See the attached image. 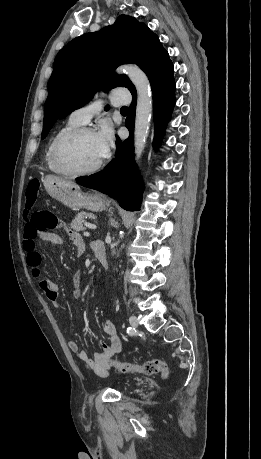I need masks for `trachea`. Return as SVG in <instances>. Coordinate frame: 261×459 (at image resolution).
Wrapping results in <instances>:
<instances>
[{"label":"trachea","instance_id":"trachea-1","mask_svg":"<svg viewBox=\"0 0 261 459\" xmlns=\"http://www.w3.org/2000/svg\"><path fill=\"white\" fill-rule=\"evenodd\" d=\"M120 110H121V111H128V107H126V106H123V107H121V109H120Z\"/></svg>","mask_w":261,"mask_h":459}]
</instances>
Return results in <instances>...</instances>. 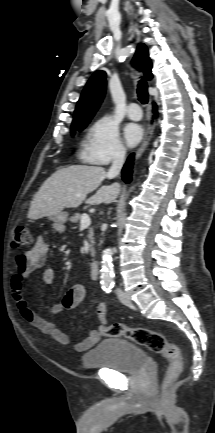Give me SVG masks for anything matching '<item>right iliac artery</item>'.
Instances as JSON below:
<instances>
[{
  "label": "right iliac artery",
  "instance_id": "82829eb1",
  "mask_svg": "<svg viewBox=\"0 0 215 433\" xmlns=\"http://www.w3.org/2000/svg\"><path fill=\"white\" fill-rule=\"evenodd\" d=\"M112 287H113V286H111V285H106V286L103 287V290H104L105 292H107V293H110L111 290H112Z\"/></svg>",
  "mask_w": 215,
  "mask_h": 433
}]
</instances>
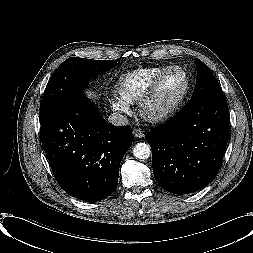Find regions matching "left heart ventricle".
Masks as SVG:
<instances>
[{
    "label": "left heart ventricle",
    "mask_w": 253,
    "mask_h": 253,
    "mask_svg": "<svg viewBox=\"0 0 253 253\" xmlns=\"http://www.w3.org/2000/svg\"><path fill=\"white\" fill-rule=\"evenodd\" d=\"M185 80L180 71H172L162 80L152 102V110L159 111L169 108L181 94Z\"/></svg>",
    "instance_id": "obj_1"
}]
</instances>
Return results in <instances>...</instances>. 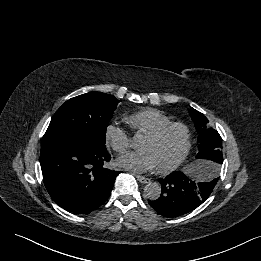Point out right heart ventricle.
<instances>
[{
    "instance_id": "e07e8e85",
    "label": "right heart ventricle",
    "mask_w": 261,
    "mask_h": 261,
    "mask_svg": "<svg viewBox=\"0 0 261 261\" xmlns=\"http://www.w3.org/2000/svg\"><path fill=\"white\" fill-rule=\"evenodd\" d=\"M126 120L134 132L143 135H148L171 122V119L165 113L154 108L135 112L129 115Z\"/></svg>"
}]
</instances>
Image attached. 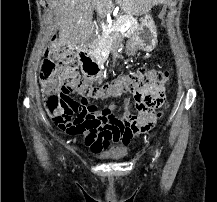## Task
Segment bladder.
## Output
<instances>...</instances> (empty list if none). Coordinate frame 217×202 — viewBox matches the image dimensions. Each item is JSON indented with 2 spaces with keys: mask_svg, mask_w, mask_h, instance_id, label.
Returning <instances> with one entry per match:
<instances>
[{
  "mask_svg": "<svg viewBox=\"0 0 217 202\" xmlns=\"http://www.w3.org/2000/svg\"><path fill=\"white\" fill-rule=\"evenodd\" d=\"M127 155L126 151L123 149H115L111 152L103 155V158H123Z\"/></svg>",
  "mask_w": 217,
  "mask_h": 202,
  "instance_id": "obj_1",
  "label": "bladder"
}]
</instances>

·····

§ Task: Report each line of the entries above that contains the word "JSON", copying every such line in full.

§ Response:
Instances as JSON below:
<instances>...</instances> (empty list if none). Coordinate frame 217×202 — viewBox matches the image dimensions. Each item is JSON indented with 2 spaces with keys: mask_svg, mask_w, mask_h, instance_id, label.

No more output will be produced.